Getting your home ready for a long, cold winter is something each homeowner should put into consideration before the season approaches. These steps, most of which you can perform on your own, will help you to reduce your utility bills and protect your home:
Reverse your ceiling fans
If your ceiling fan happens to have a reverse switch, utilize it to run the blades of the fan in a clockwise direction after you have turned on the heat. The fan will offer an updraft and push down the heated air into the room from the ceiling because hot air usually rises. This is helpful in rooms that have high ceilings, and it might also allow you to turn down your thermostat by a degree or two for better energy savings.
Clear your eaves
This is not a task that is complicated, but it is an imperative job nonetheless. Eavestroughs that are clogged can result in the formation of ice dams, which can loosen shingles, tear off gutters and leave your roof vulnerable to leaks. All you have to do is climb the edge of your roof and dig out the debris carefully. It is not a must that you remove each small stone. The main purpose is to ensure that nothing hinders the flow of water, and that no stagnant water gets left in the gutters.
Prevent ice dams
If your home had a lot of icicles during last winter, or worse, ice dams, which can bring about meltwater to back up and flow into your home, ensure that you take steps to prevent potential damage. Seek the help of a home-energy auditor or weatherization contractor. They will fix the air leaks or inadequate insulation that is experienced in your attic.
Check your roof
If you cannot access your roof or you prefer not to climb to the roof, make use of binoculars to inspect the shingles.

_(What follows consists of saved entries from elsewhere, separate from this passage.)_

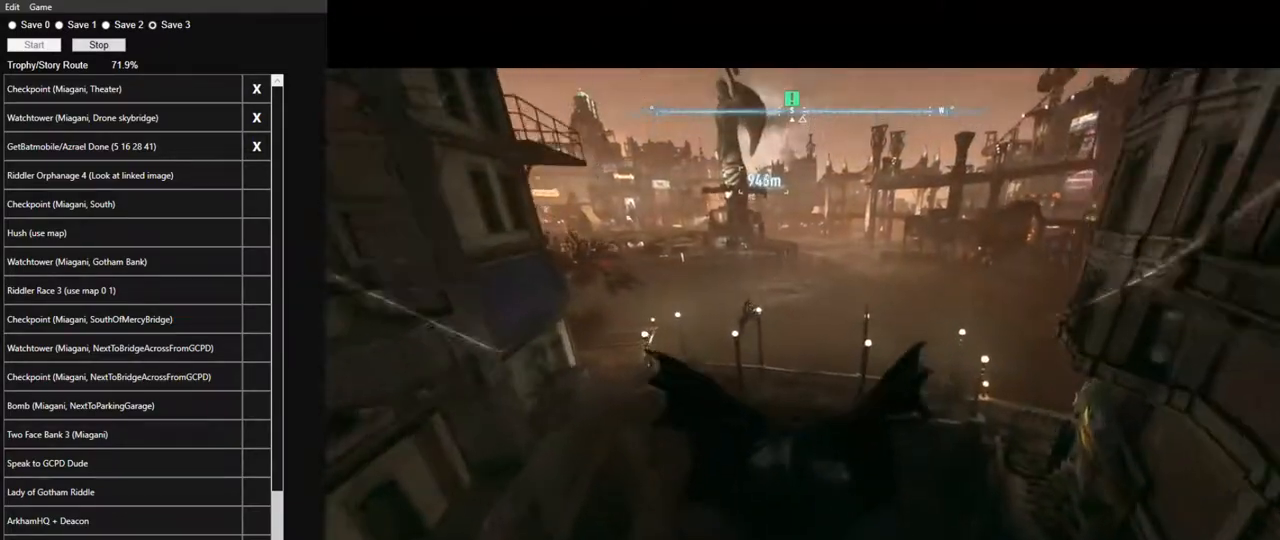
{"keys": ["space"], "mouse": [], "mouse_move": "up", "events": [[300, "ctrl", "down"], [383, "ctrl", "up"]]}
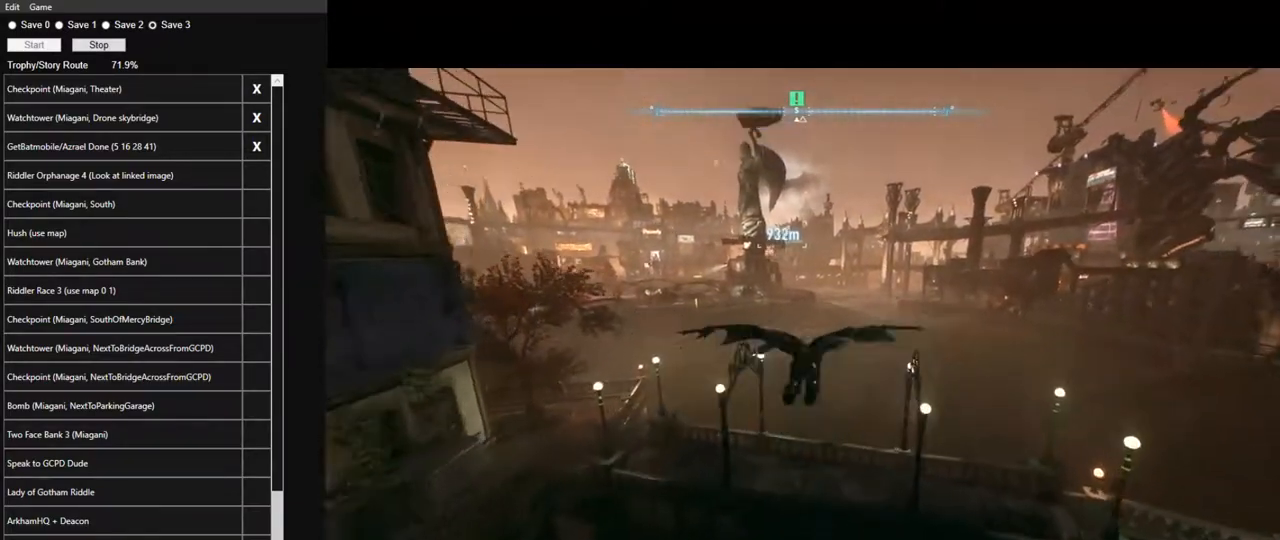
{"keys": ["space"], "mouse": [], "mouse_move": "still", "events": []}
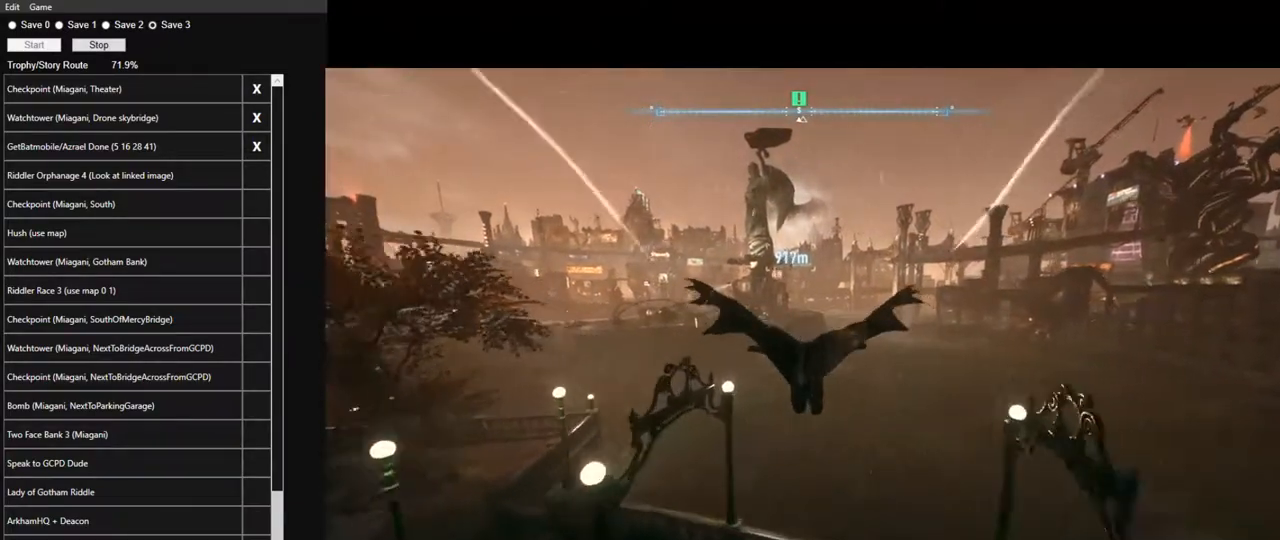
{"keys": ["space"], "mouse": [], "mouse_move": "still", "events": []}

Search for missing, damaged or loose shingles that may leak during winter’s storms or from melting snow.
Shut off exterior faucets
Cold winter temperatures can lead to the freezing of your pipes which can burst inside your house and cause major water damage. Ensure that you locate and close any shut-off valves that connect to outside faucets, and drain any excess water that is found inside the lines. It is also advisable to drain any interior pipes in unheated areas of your house like your attic.